The Health ministry has developed a seven-point programme to guide the country in improving the healthcare system, says Minister of Health and Wellness, Dr Alfred Rabashemi Madigele.

“The seven priority areas will serve as a roadmap and a guardian angel towards improving the overall healthcare system and increasing access to health care while fighting the burden of disease that confronts us,” said Madigele at Masa Square Hotel on Tuesday.

The focal areas include decentralisation; Universal Health Coverage, Tertiary Care, Strategic leveraging on the Private sector; Supply Chain; Research as well as Staff welfare and accountability.
Point-one of the seven priority areas according to Dr Madigele is about empowering the District Health Management Teams (DHMTs) and transforming them into fully fledged Regional Health Authorities.

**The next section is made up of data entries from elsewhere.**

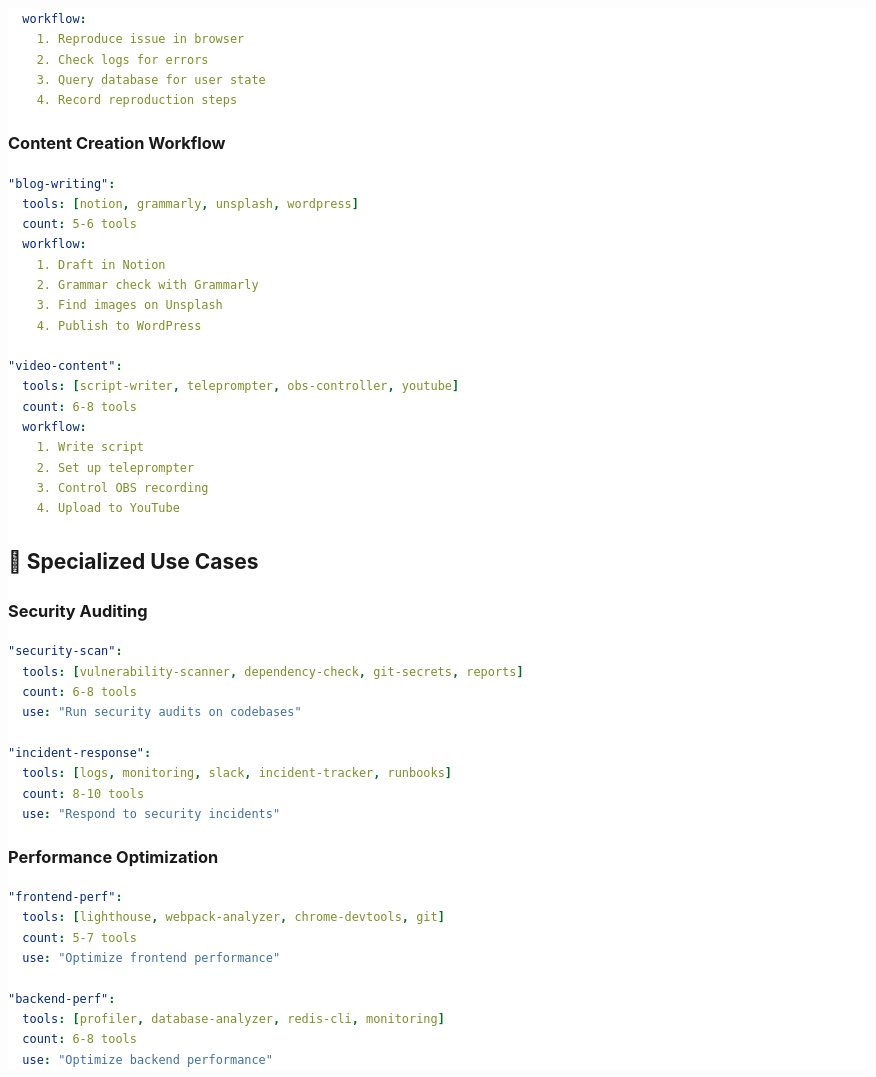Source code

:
 ```yaml
  workflow:
    1. Reproduce issue in browser
    2. Check logs for errors
    3. Query database for user state
    4. Record reproduction steps
```

### Content Creation Workflow
```yaml
"blog-writing":
  tools: [notion, grammarly, unsplash, wordpress]
  count: 5-6 tools
  workflow:
    1. Draft in Notion
    2. Grammar check with Grammarly
    3. Find images on Unsplash
    4. Publish to WordPress

"video-content":
  tools: [script-writer, teleprompter, obs-controller, youtube]
  count: 6-8 tools
  workflow:
    1. Write script
    2. Set up teleprompter
    3. Control OBS recording
    4. Upload to YouTube
```

## 🎯 Specialized Use Cases

### Security Auditing
```yaml
"security-scan":
  tools: [vulnerability-scanner, dependency-check, git-secrets, reports]
  count: 6-8 tools
  use: "Run security audits on codebases"

"incident-response":
  tools: [logs, monitoring, slack, incident-tracker, runbooks]
  count: 8-10 tools
  use: "Respond to security incidents"
```

### Performance Optimization
```yaml
"frontend-perf":
  tools: [lighthouse, webpack-analyzer, chrome-devtools, git]
  count: 5-7 tools
  use: "Optimize frontend performance"

"backend-perf":
  tools: [profiler, database-analyzer, redis-cli, monitoring]
  count: 6-8 tools
  use: "Optimize backend performance"
```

“In this case, they will be rationalised from 27 to 18 and have the authority to hire A and B Scales, promote up to C1 and manage micro procurement,” he said. Point two is about improving the quality of healthcare services. “The main causes of mortality and their risk factors in Botswana are Primary Health Care issues,” Dr Madigele said.

He added that “Our efforts for the attainment of Universal Health Coverage should thus focus on: Prevention; Comprehensive screening; Early treatment; and Surveillance at the community.”
This he said, would require revamped grassroots efforts in which adequate numbers of community health workers through partnerships with the non-governmental sector will be deployed as necessary.

According to Dr Madigele, the top five causes of death in Botswana in 2017 were HIV/AIDS, Ischemic heart disease, stroke, lower respiratory infections and Diabetes. He said compared to 2007, NCDs among these had increased in burden by an average of 34%. The top five risk factors related to these causes of mortality were unsafe sex; poor diet; high blood pressure; alcohol abuse and tobacco use.

Improving the quality of care, Madigele said will also include the safety and security of patients; attitudes of staff as experienced by patients; time taken in queues either before seeing a health worker or receiving medication and the availability of drugs.

Meanwhile, the health minister revealed that the commissioning of Sir Ketumile Masire Teaching Hospital (SKMTH) is ongoing with the facility scheduled for opening on April 24th. “This will be a phased approach commencing with some services including paediatric oncology, internal medicine, rheumatology and endocrinology, diagnostic radiology, laboratory services and pharmacy”.

A phased commissioning of SKMTH will reduce overdependence on South Africa for referrals, reduce costs and also institutionalise provision of super specialist services within Botswana.